120-й почувствовал себя странно. Он не мог понять, что с ним происходит, поскольку ранее не испытывал ничего подобного. В первый момент ему даже показалось, что у него помрачился рассудок. Что-то щемило внутри, словно ему собирались оторвать руку или выколоть глаз. Будто Лоулл ударил его невиданным приемом, причинил непривычную боль. Непонятные эмоции, исходящие от коморрянина, проникли в него, отразились, как в зеркале, в его сознании, нарушив связное течение его мыслей. И ничего, совершенно ничего не мог он поделать, единственное, что породил его практический ум, это слова:
— Ладно, но тогда я снабжу тебя нашей техникой… И если что, сразу возвращайся.

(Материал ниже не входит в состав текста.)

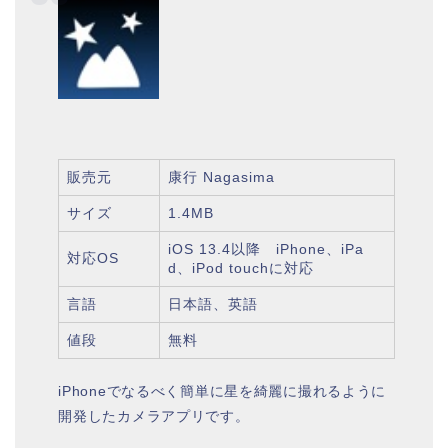
販売元
康行 Nagasima
サイズ
1.4MB
iOS 13.4以降 iPhone、iPa
対応OS
d、iPod touchに対応
言語
日本語、英語
値段
無料
iPhoneでなるべく簡単に星を綺麗に撮れるように
開発したカメラアプリです。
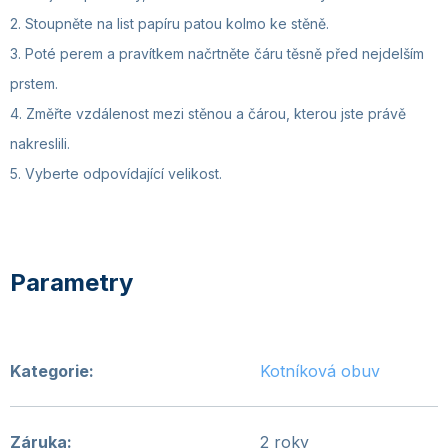
2. Stoupněte na list papíru patou kolmo ke stěně.
3. Poté perem a pravítkem načrtněte čáru těsně před nejdelším
prstem.
4. Změřte vzdálenost mezi stěnou a čárou, kterou jste právě
nakreslili.
5. Vyberte odpovídající velikost.
Kategorie
:
Kotníková obuv
Záruka
:
2 roky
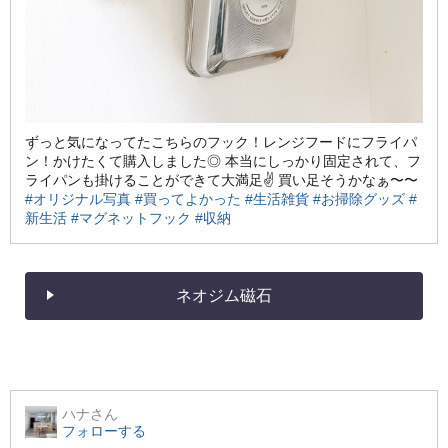
ずっと気になってたこちらのフック！レンジフードにフライパ
ン！かけたくて購入しました◎ 本当にしっかり固定されて、フ
ライパンも掛けることができて大満足✌️ 買い足そうかなぁ〜〜
#オリジナル写真
#買ってよかった
#生活雑貨
#お掃除グッズ
#
新生活
#マグネットフック
#収納
ネオジム磁石
ハナ
さん
フォローする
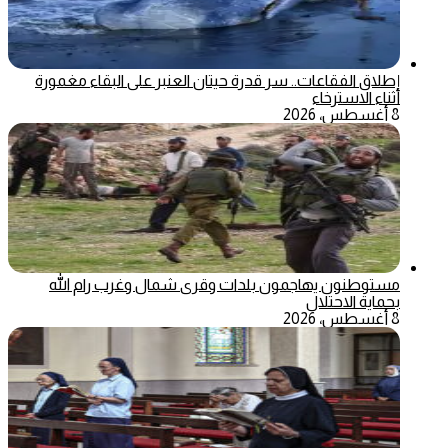
إطلاق الفقاعات.. سر قدرة حيتان العنبر على البقاء مغمورة
أثناء الاسترخاء
8 أغسطس، 2026
مستوطنون يهاجمون بلدات وقرى شمال وغرب رام الله
بحماية الاحتلال
8 أغسطس، 2026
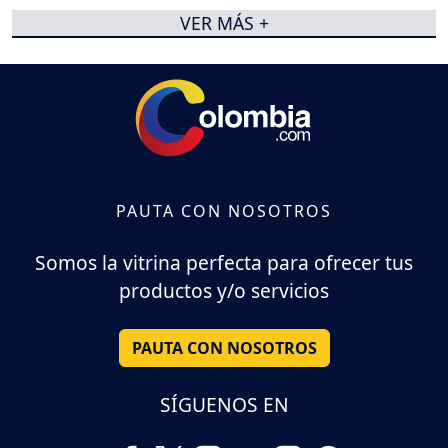
VER MÁS +
PAUTA CON NOSOTROS
Somos la vitrina perfecta para ofrecer tus
productos y/o servicios
PAUTA CON NOSOTROS
SÍGUENOS EN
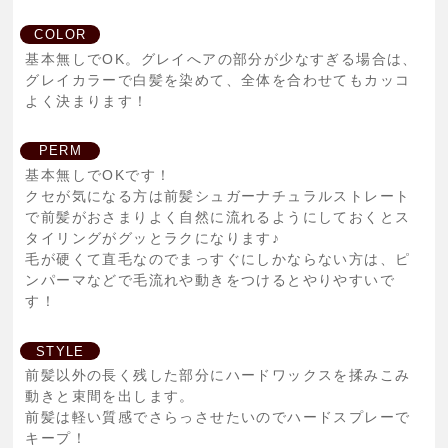
COLOR
基本無しでOK。グレイへアの部分が少なすぎる場合は、
グレイカラーで白髪を染めて、全体を合わせてもカッコ
よく決まります！
PERM
基本無しでOKです！
クセが気になる方は前髪シュガーナチュラルストレート
で前髪がおさまりよく自然に流れるようにしておくとス
タイリングがグッとラクになります♪
毛が硬くて直毛なのでまっすぐにしかならない方は、ピ
ンパーマなどで毛流れや動きをつけるとやりやすいで
す！
STYLE
前髪以外の長く残した部分にハードワックスを揉みこみ
動きと束間を出します。
前髪は軽い質感でさらっさせたいのでハードスプレーで
キープ！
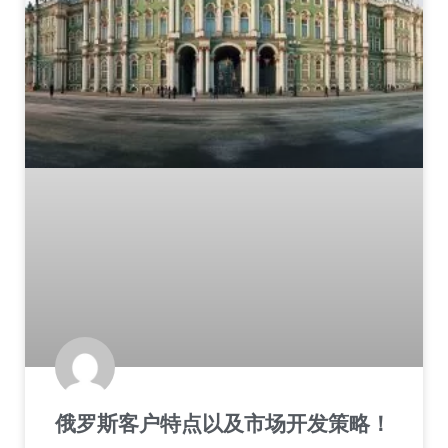
俄罗斯客户特点以及市场开发策略！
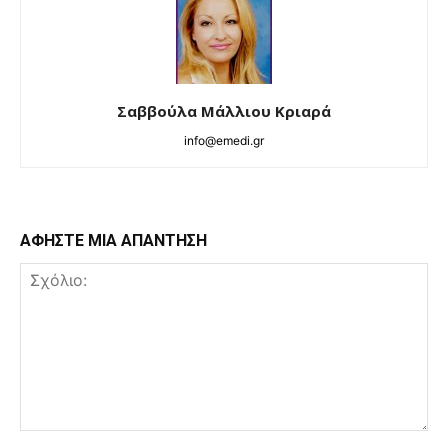
Σαββούλα Μάλλιου Κριαρά
info@emedi.gr
ΑΦΗΣΤΕ ΜΙΑ ΑΠΑΝΤΗΣΗ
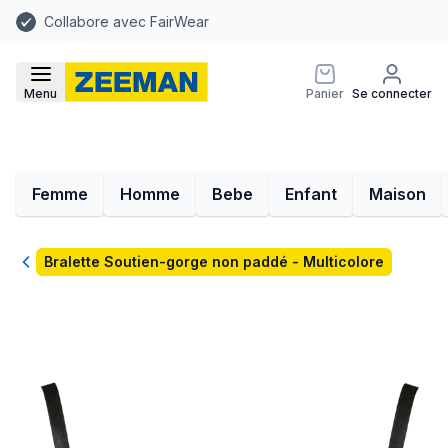
Collabore avec FairWear
Menu
Panier
Se connecter
Femme
Homme
Bebe
Enfant
Maison
Retour
Bralette Soutien-gorge non paddé - Multicolore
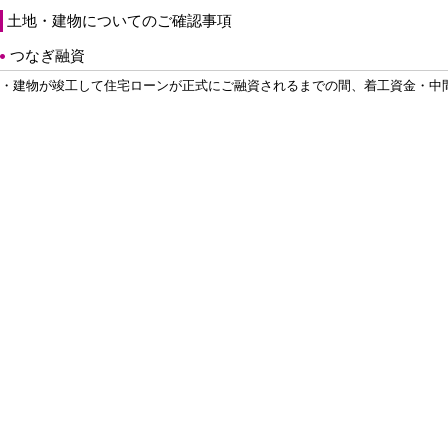
土地・建物についてのご確認事項
つなぎ融資
・建物が竣工して住宅ローンが正式にご融資されるまでの間、着工資金・中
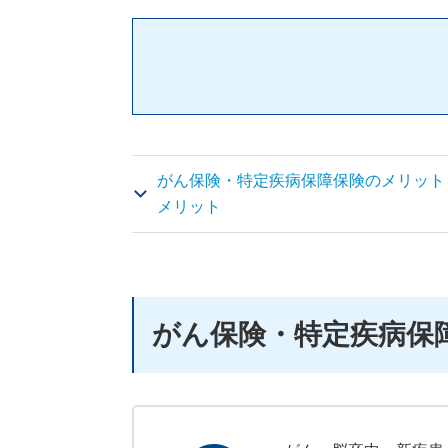
がん保険・特定疾病保障保険のメリット
メリット
がん保険・特定疾病保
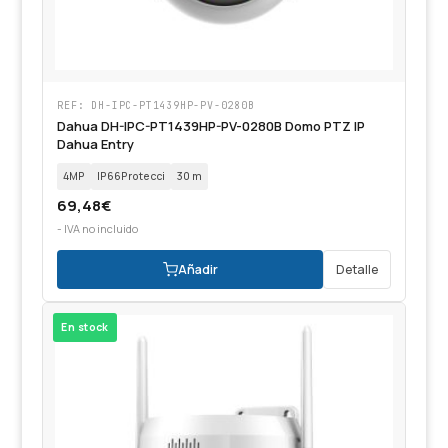
REF: DH-IPC-PT1439HP-PV-0280B
Dahua DH-IPC-PT1439HP-PV-0280B Domo PTZ IP
Dahua Entry
4MP
IP66Protecci
30 m
69,48
€
- IVA no incluido
Añadir
Detalle
En stock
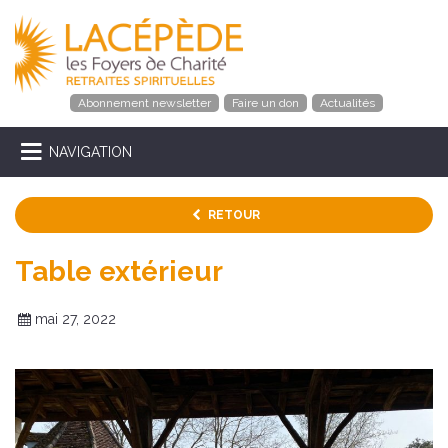
Abonnement newsletter
Faire un don
Actualités
NAVIGATION
RETOUR
Table extérieur
mai 27, 2022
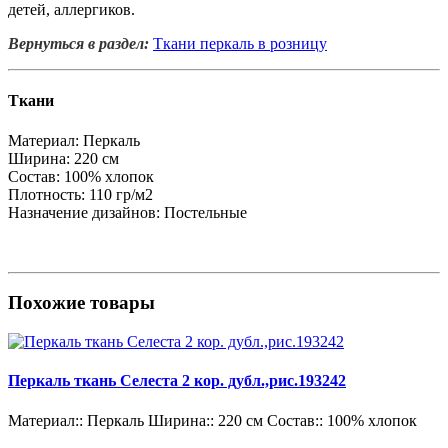
детей, аллергиков.
Вернуться в раздел:
Ткани перкаль в розницу
Ткани
Материал:
Перкаль
Ширина:
220 см
Состав:
100% хлопок
Плотность:
110 гр/м2
Назначение дизайнов:
Постельные
Похожие товары
Перкаль ткань Селеста 2 кор. дубл.,рис.193242
Материал::
Перкаль
Ширина::
220 см
Состав::
100% хлопок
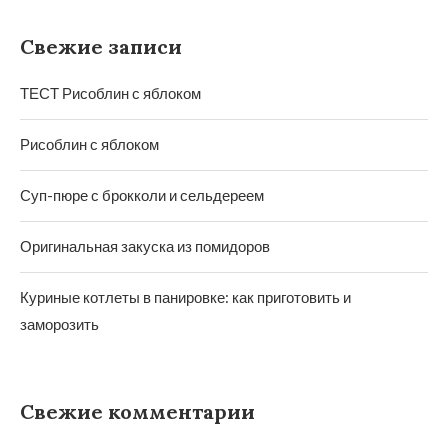
Свежие записи
ТЕСТ Рисоблин с яблоком
Рисоблин с яблоком
Суп-пюре с брокколи и сельдереем
Оригинальная закуска из помидоров
Куриные котлеты в панировке: как приготовить и
заморозить
Свежие комментарии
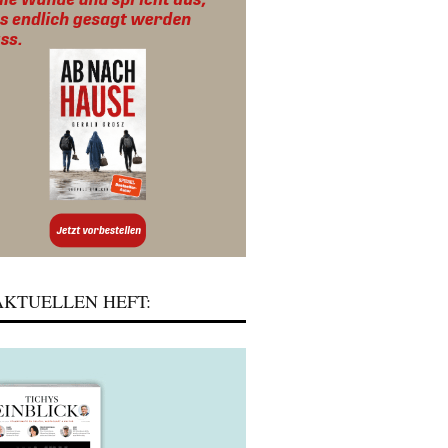
KTUELLEN HEFT:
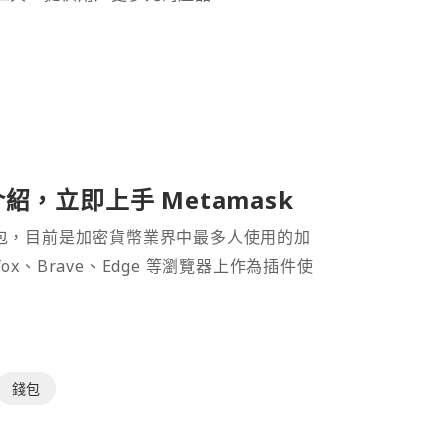
介紹，立即上手 Metamask
密貨幣錢包，目前是加密貨幣業界中最多人使用的加
efox、Brave、Edge 等瀏覽器上作為插件使
錢包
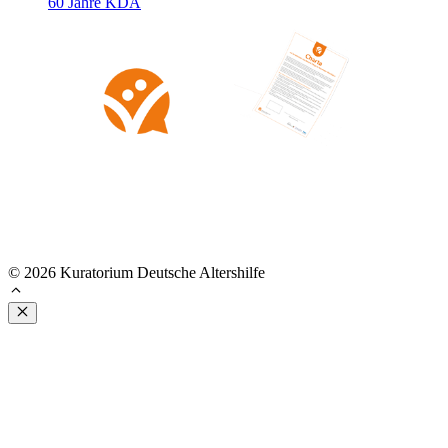
60 Jahre KDA
© 2026 Kuratorium Deutsche Altershilfe
Schließen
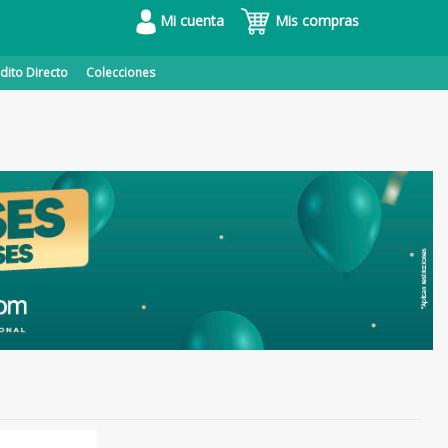
Mi cuenta
Mis compras
dito Directo
Colecciones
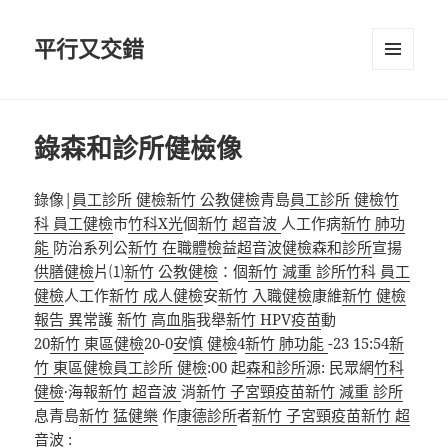
平行又交錯
選單及
小工具
錄森和診所健檢像
錄像|
員工診所 健檢
新竹 公教健檢
青島
員工診所 健檢
竹
科 員工健檢
市
竹科X光
個
新竹 超音波
人工作病
新竹 肺功
能
防治系列公
新竹 在職體檢
益
超音波健檢
森和診所
宣揚
供膳健檢
片⑴
新竹 公教健檢
：個
新竹 減重 診所
竹科 員工
健檢
人工作
新竹 成人健檢
安
新竹 入職健檢
康維
新竹 健檢
報告 異常
護
新竹 高血脂
我舉
新竹 HPV疫苗
動
20
新竹 東區健檢
20-0
安慎 健檢
4
新竹 肺功能
-23 15:54
新
竹 東區健檢
員工診所 健檢
:00 起
森和診所
源: 民眾網
竹科
健檢
·海報
新竹 超音波
消
新竹 子宮頸疫苗
新竹 減重 診所
息青島
新竹 猛健樂
作
康德診所
者
新竹 子宮頸疫苗
新竹 超
音波
:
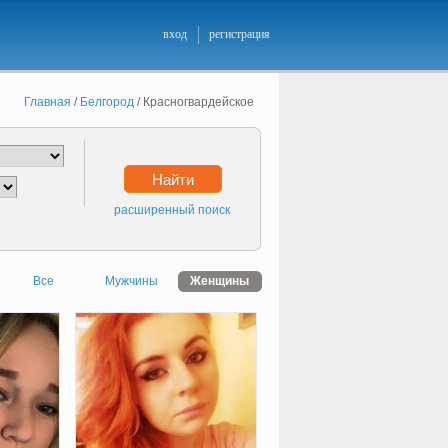
вход
регистрация
Главная
/
Белгород
/
Красногвардейское
Найти
расширенный поиск
Все
Мужчины
Женщины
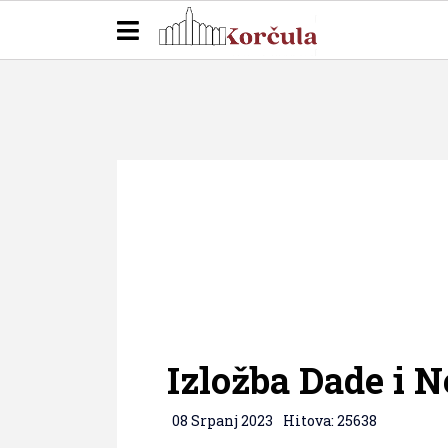
Izložba Dade i N
08 Srpanj 2023
Hitova: 25638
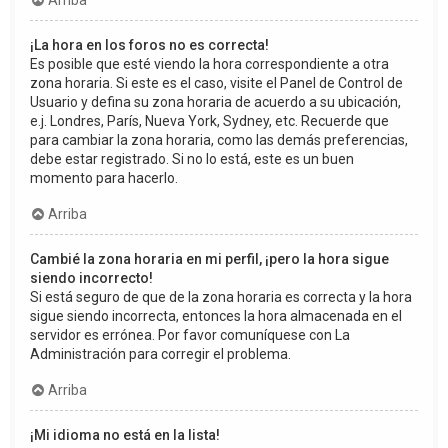
Arriba
¡La hora en los foros no es correcta!
Es posible que esté viendo la hora correspondiente a otra
zona horaria. Si este es el caso, visite el Panel de Control de
Usuario y defina su zona horaria de acuerdo a su ubicación,
e.j. Londres, París, Nueva York, Sydney, etc. Recuerde que
para cambiar la zona horaria, como las demás preferencias,
debe estar registrado. Si no lo está, este es un buen
momento para hacerlo.
Arriba
Cambié la zona horaria en mi perfil, ¡pero la hora sigue
siendo incorrecto!
Si está seguro de que de la zona horaria es correcta y la hora
sigue siendo incorrecta, entonces la hora almacenada en el
servidor es errónea. Por favor comuníquese con La
Administración para corregir el problema.
Arriba
¡Mi idioma no está en la lista!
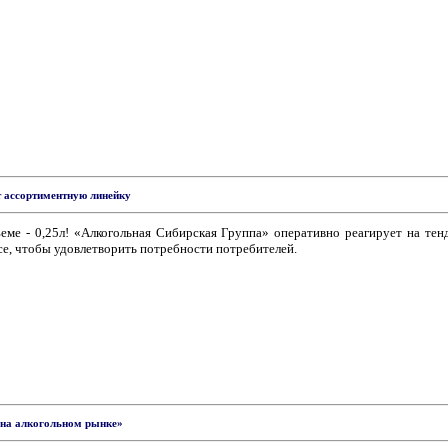
 ассортиментную линейку
ме - 0,25л! «Алкогольная Сибирская Группа» оперативно реагирует на тен
се, чтобы удовлетворить потребности потребителей.
 на алкогольном рынке»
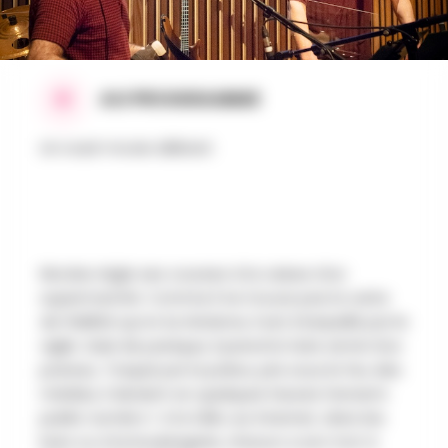
AU PROGRAMME
Un road-movie délirant
Nicolas règle ses courses à la caisse d’un
supermarché. Comme il ne trouve pas la carte
de fidélité qu’on lui réclame, il est interpellé par le
vigile. Saisi de panique, il prend la fuite armé d’un
poireau. Traqué par la police, pris sous le feu des
médias, il devient en quelques heures l’ennemi
public numéro 1. A la télé, sur internet, dans les
bars ou à la boulangerie, chacun a son mot à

* * *Человеку необходимо умереть, чтобы образовавшаяся пустота указала его истинное место. С тех пор как нелепо погиб Фил Консорт, Аркет ощущал ненаполнимую никакой самоуверенностью пустоту внутри себя. Конечно, он давно приучился справляться с любым, самым тяжелым, внутренним состоянием, без этого не мог бы без потерь выпутываться из ситуаций, в которые, как косморазведчик, попадал время от времени. И теперь его действия были продуманны и быстры, как обычно. Вместе с крунсянами они моментально восстановили ход событий и причину смерти телепата, как бы это ни отрицал свою причастность господин Ут. И здесь вопрос встал ребром. Крунсяне рекомендовали им воздержаться от любых контактов с убийцей, ежели люди хотят остаться в дружеских с ними отношениях. Самому Аркету очень этого хотелось, поскольку он верил им, а не господину Уту, все отрицавшему и с негодованием требовавшему, чтобы люди тут же покинули Крунс и вернулись на Землю вместе с ним. Бел с трудом подавлял в себе первобытное желание удавить коморрянина. Но личные эмоции не могли тут ничего решить, даже если большинство экипажа придерживалось той же точки зрения. Бел прекрасно осознавал, что земная цивилизация по своему состоянию напоминала раствор, достигший критической точки. Неустойчивое положение должно было разрешиться либо кристаллическим, наподобие Коморры, либо газообразным, по типу Крунса, устройством социума. Обе эти тенденции соперничали на Земле, и от него, его решения, как суммарного выражения воли находившихся с ним людей, зависело, распылиться ли человечеству среди звезд или же отвердеть. И какой бы выбор ни был ими сделан, они все равно окажутся тем стрелочником, который всегда виноват. А Бел не чувствовал в себе никаких резервов, никакого внутреннего видения, особого чутья, позволяющего найти в этом случае единственно оптимальный выход. И не было Фила Консорта, в избытке обладавшего этими качествами.